Zum Inhalt springen

Fachkräftemangel Kitas

Engpassberuf Erzieher*in

Immer mehr Menschen arbeiten in Kindertageseinrichtungen, dennoch ist der Mangel an Fachkräften groß. Die Agentur für Arbeit hat den Beruf der Erzieher*in zum Engpassberuf erklärt. Die Prognosen für die kommenden Jahre bereiten Grund zur Sorge.

Keine Besserung in Sicht – der Fachkräftemangel in den Kitas spitzt sich zu.
Keine Besserung in Sicht – der Fachkräftemangel in den Kitas spitzt sich zu. (Foto: © romrodinka / iStock)

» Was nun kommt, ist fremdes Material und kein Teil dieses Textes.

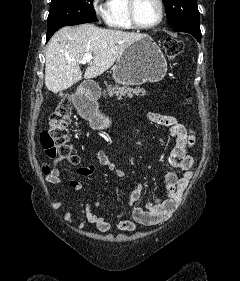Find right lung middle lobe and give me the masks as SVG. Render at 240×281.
<instances>
[{"label": "right lung middle lobe", "mask_w": 240, "mask_h": 281, "mask_svg": "<svg viewBox=\"0 0 240 281\" xmlns=\"http://www.w3.org/2000/svg\"><path fill=\"white\" fill-rule=\"evenodd\" d=\"M97 21L92 0H52L48 15L47 40L59 28Z\"/></svg>", "instance_id": "1"}]
</instances>
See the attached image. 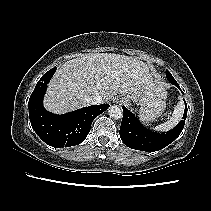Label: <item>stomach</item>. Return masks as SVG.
Instances as JSON below:
<instances>
[{"mask_svg": "<svg viewBox=\"0 0 211 211\" xmlns=\"http://www.w3.org/2000/svg\"><path fill=\"white\" fill-rule=\"evenodd\" d=\"M166 94L149 98L140 104L139 118L143 123H151L160 117L166 107ZM127 101L126 98H124Z\"/></svg>", "mask_w": 211, "mask_h": 211, "instance_id": "stomach-1", "label": "stomach"}]
</instances>
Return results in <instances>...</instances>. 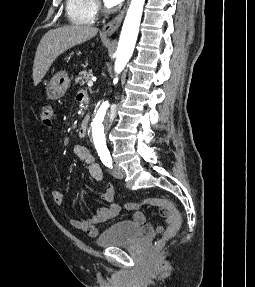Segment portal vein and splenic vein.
<instances>
[{
    "mask_svg": "<svg viewBox=\"0 0 255 287\" xmlns=\"http://www.w3.org/2000/svg\"><path fill=\"white\" fill-rule=\"evenodd\" d=\"M93 82H96V78H95V80H94V78H93V80H89V82H87L88 88H92Z\"/></svg>",
    "mask_w": 255,
    "mask_h": 287,
    "instance_id": "18ae733b",
    "label": "portal vein and splenic vein"
}]
</instances>
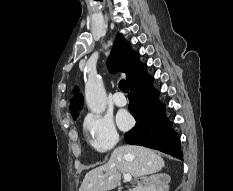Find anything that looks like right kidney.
<instances>
[{
  "instance_id": "ca27d5eb",
  "label": "right kidney",
  "mask_w": 233,
  "mask_h": 191,
  "mask_svg": "<svg viewBox=\"0 0 233 191\" xmlns=\"http://www.w3.org/2000/svg\"><path fill=\"white\" fill-rule=\"evenodd\" d=\"M171 181V177L168 174L161 173L156 174L150 177L149 183L145 191H168L169 190V182Z\"/></svg>"
}]
</instances>
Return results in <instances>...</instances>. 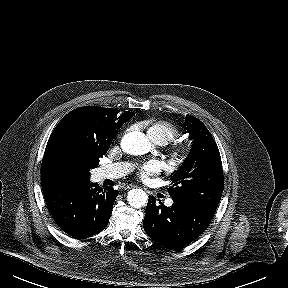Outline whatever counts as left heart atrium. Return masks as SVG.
Listing matches in <instances>:
<instances>
[{
  "label": "left heart atrium",
  "instance_id": "left-heart-atrium-1",
  "mask_svg": "<svg viewBox=\"0 0 288 288\" xmlns=\"http://www.w3.org/2000/svg\"><path fill=\"white\" fill-rule=\"evenodd\" d=\"M160 164L156 161H150L143 165L139 171V177L143 180L148 179L151 175L158 173Z\"/></svg>",
  "mask_w": 288,
  "mask_h": 288
}]
</instances>
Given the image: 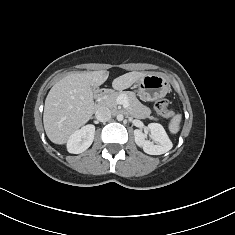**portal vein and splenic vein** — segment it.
Masks as SVG:
<instances>
[{
  "mask_svg": "<svg viewBox=\"0 0 235 235\" xmlns=\"http://www.w3.org/2000/svg\"><path fill=\"white\" fill-rule=\"evenodd\" d=\"M117 103L123 105L124 108L129 107L128 100L125 96L121 95L117 98Z\"/></svg>",
  "mask_w": 235,
  "mask_h": 235,
  "instance_id": "obj_1",
  "label": "portal vein and splenic vein"
}]
</instances>
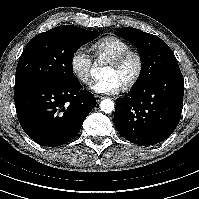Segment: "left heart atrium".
I'll return each mask as SVG.
<instances>
[{"label": "left heart atrium", "mask_w": 199, "mask_h": 199, "mask_svg": "<svg viewBox=\"0 0 199 199\" xmlns=\"http://www.w3.org/2000/svg\"><path fill=\"white\" fill-rule=\"evenodd\" d=\"M123 84L116 77H107L90 84V89L98 94H117Z\"/></svg>", "instance_id": "1"}]
</instances>
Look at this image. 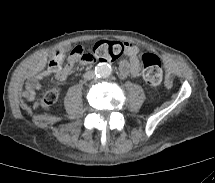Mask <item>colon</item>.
<instances>
[{
    "instance_id": "1",
    "label": "colon",
    "mask_w": 215,
    "mask_h": 183,
    "mask_svg": "<svg viewBox=\"0 0 215 183\" xmlns=\"http://www.w3.org/2000/svg\"><path fill=\"white\" fill-rule=\"evenodd\" d=\"M125 45L118 41L100 40L97 41L91 51L86 52L82 47H75L71 51V56L78 62H113L117 60L125 51ZM70 57V56H69ZM143 64V77L151 86H157L162 81V68L160 59L153 53H144L140 56ZM69 58L66 57L62 49H55L52 53L49 70L52 73L60 72ZM60 90L52 88L35 103V108L47 109L58 99Z\"/></svg>"
}]
</instances>
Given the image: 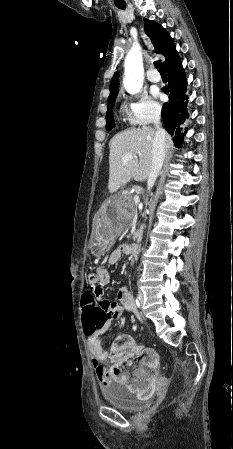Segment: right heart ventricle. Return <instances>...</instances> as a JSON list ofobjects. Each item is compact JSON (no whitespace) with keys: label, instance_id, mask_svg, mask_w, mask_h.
<instances>
[{"label":"right heart ventricle","instance_id":"right-heart-ventricle-1","mask_svg":"<svg viewBox=\"0 0 233 449\" xmlns=\"http://www.w3.org/2000/svg\"><path fill=\"white\" fill-rule=\"evenodd\" d=\"M120 110H121V112H123V113H127V108H126L125 105H122L121 108H120ZM130 120H131V122H134L133 119L131 118V116H130Z\"/></svg>","mask_w":233,"mask_h":449}]
</instances>
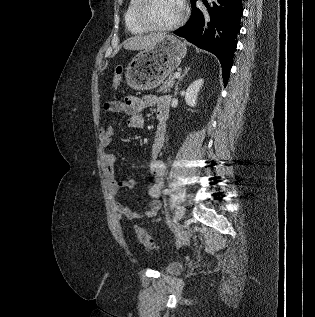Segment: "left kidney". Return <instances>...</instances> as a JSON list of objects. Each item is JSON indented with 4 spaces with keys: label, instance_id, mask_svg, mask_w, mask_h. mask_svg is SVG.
Instances as JSON below:
<instances>
[{
    "label": "left kidney",
    "instance_id": "obj_1",
    "mask_svg": "<svg viewBox=\"0 0 315 317\" xmlns=\"http://www.w3.org/2000/svg\"><path fill=\"white\" fill-rule=\"evenodd\" d=\"M203 83V79H198L191 83V85L187 88L185 93V101L187 105L191 107L196 106L198 93L200 92V88H202Z\"/></svg>",
    "mask_w": 315,
    "mask_h": 317
}]
</instances>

Die Personalexpansion in der Frühkindlichen Bildung hat sich laut jüngstem Fachkräftebarometer des Deutschen Jugendinstituts (DJI) ungebremst fortgesetzt. Zahlenmäßig befinden sich Kindertageseinrichtungen mit bundesweit 675.650 pädagogisch und leitenden Tätigen nunmehr fast auf Augenhöhe mit den allgemeinbildenden Schulen, in denen im Schuljahr 2019/20 rund 693.750 Lehrkräfte beschäftigt waren (Statistisches Bundesamt 2021). Im Jahr 2020 waren in den Kitas in Baden-Württemberg 97.188 pädagogische und leitende Fachkräfte tätig und an allgemeinbildenden Schulen etwa 100.000 Lehrkräfte.

Seit dem Rechtsanspruch auf einen Kitaplatz für Kinder unter drei Jahren 2013 hat sich die Anzahl der Kita-Beschäftigten quasi verdoppelt. Der Bedarf an Fachkräften steigt, weil die Nachfrage an Betreuungsplätzen längst nicht gedeckt ist. So herrscht Ratlosigkeit, wie in den nächsten Jahren der Fachkräfteengpass behoben werden soll. Die zusätzlichen Ausbildungskapazitäten, die vorgesehen sind, reichen nicht aus.

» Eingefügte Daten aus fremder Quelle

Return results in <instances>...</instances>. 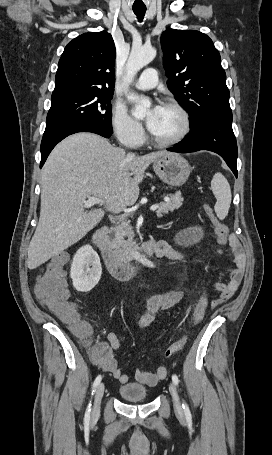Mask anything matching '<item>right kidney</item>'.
<instances>
[{
  "label": "right kidney",
  "mask_w": 272,
  "mask_h": 455,
  "mask_svg": "<svg viewBox=\"0 0 272 455\" xmlns=\"http://www.w3.org/2000/svg\"><path fill=\"white\" fill-rule=\"evenodd\" d=\"M102 267L98 254L90 245L79 248L73 257L70 276L77 291L89 292L99 282Z\"/></svg>",
  "instance_id": "1"
}]
</instances>
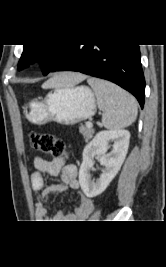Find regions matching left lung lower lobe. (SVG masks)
<instances>
[{
	"label": "left lung lower lobe",
	"mask_w": 166,
	"mask_h": 267,
	"mask_svg": "<svg viewBox=\"0 0 166 267\" xmlns=\"http://www.w3.org/2000/svg\"><path fill=\"white\" fill-rule=\"evenodd\" d=\"M55 71H78L109 80L132 93L144 106L145 79L139 45L68 44L49 70Z\"/></svg>",
	"instance_id": "obj_1"
}]
</instances>
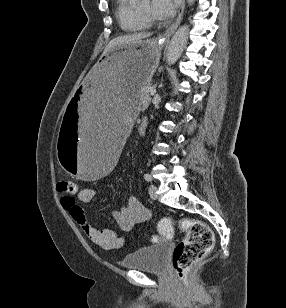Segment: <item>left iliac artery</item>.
Returning a JSON list of instances; mask_svg holds the SVG:
<instances>
[{
	"instance_id": "left-iliac-artery-1",
	"label": "left iliac artery",
	"mask_w": 286,
	"mask_h": 308,
	"mask_svg": "<svg viewBox=\"0 0 286 308\" xmlns=\"http://www.w3.org/2000/svg\"><path fill=\"white\" fill-rule=\"evenodd\" d=\"M144 179H145L146 181H148V182H151V181H152V177H151V175L148 174V173L144 174Z\"/></svg>"
}]
</instances>
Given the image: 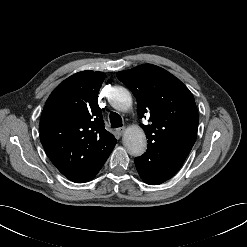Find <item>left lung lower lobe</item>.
I'll list each match as a JSON object with an SVG mask.
<instances>
[{"instance_id":"1","label":"left lung lower lobe","mask_w":247,"mask_h":247,"mask_svg":"<svg viewBox=\"0 0 247 247\" xmlns=\"http://www.w3.org/2000/svg\"><path fill=\"white\" fill-rule=\"evenodd\" d=\"M190 150L170 146L157 150L153 147L135 158L136 169L144 182L158 185L173 177L182 166Z\"/></svg>"}]
</instances>
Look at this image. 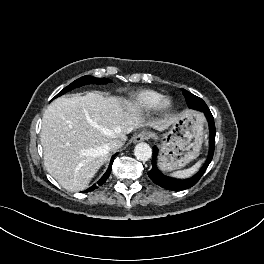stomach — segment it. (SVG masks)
<instances>
[{"mask_svg":"<svg viewBox=\"0 0 264 264\" xmlns=\"http://www.w3.org/2000/svg\"><path fill=\"white\" fill-rule=\"evenodd\" d=\"M204 118L201 114L185 111L161 137L159 166L164 170L184 167L195 159L203 142Z\"/></svg>","mask_w":264,"mask_h":264,"instance_id":"0dacf381","label":"stomach"}]
</instances>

Der Kommunalverband für Jugend und Soziales (KVJS) hat im Januar 2020 ein Vorausrechnungsmodell für Baden-Württemberg präsentiert, nach dem bis 2025 rund 24.000 zusätzliche Fachkräfte (etwa 19.500 Vollzeitäquivalente) allein für den Mehrbedarf aufgrund des Kita-Ausbaus benötigt werden. Hinzu käme ein Ersatzbedarf von etwa 15.500 Fachkräften, da rund 18 Prozent der Mitarbeitenden in den nächsten Jahren in den Ruhestand gehen. So müssten bis 2025 knapp 40.000 zusätzliche Fachkräfte, also etwa 7.000 jährlich, akquiriert werden. Derzeit absolvieren nur etwa 4.500 Fachschüler*innen und PIA-Auszubildende pro Jahr die Erzieher*innen-Ausbildung.

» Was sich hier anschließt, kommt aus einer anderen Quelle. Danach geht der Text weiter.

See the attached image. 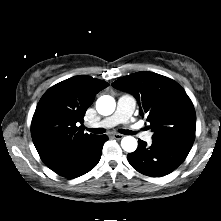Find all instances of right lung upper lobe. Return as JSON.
Listing matches in <instances>:
<instances>
[{"mask_svg": "<svg viewBox=\"0 0 221 221\" xmlns=\"http://www.w3.org/2000/svg\"><path fill=\"white\" fill-rule=\"evenodd\" d=\"M108 83L79 75L51 88L40 99L32 123L33 143L42 161L54 172L70 163L97 137L79 124L96 94Z\"/></svg>", "mask_w": 221, "mask_h": 221, "instance_id": "cb5924a9", "label": "right lung upper lobe"}]
</instances>
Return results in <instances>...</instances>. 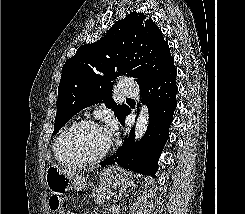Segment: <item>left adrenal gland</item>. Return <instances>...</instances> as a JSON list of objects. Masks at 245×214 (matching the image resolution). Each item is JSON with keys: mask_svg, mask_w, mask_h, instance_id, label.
Returning a JSON list of instances; mask_svg holds the SVG:
<instances>
[{"mask_svg": "<svg viewBox=\"0 0 245 214\" xmlns=\"http://www.w3.org/2000/svg\"><path fill=\"white\" fill-rule=\"evenodd\" d=\"M132 185H133V182L127 183L126 185L121 187L118 195L116 196V200L114 202L116 203L119 200V198L122 197V195L126 194L128 192V188L131 187Z\"/></svg>", "mask_w": 245, "mask_h": 214, "instance_id": "left-adrenal-gland-1", "label": "left adrenal gland"}]
</instances>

Fachkräfte-Radar für Kita und Grundschule

Diese Prognose korrespondiert mit den aktuellen Zahlen, die die Bertelsmann-Stiftung im Fachkräfte-Radar für Kita und Grundschule 2021 präsentierte. Die Ergebnisse zeigen, dass bis 2030 für den Ausbau des frühkindlichen Bildungssystems in Baden-Württemberg erheblicher Handlungsbedarf besteht. Zugrunde gelegt wurden verschiedene Szenarien.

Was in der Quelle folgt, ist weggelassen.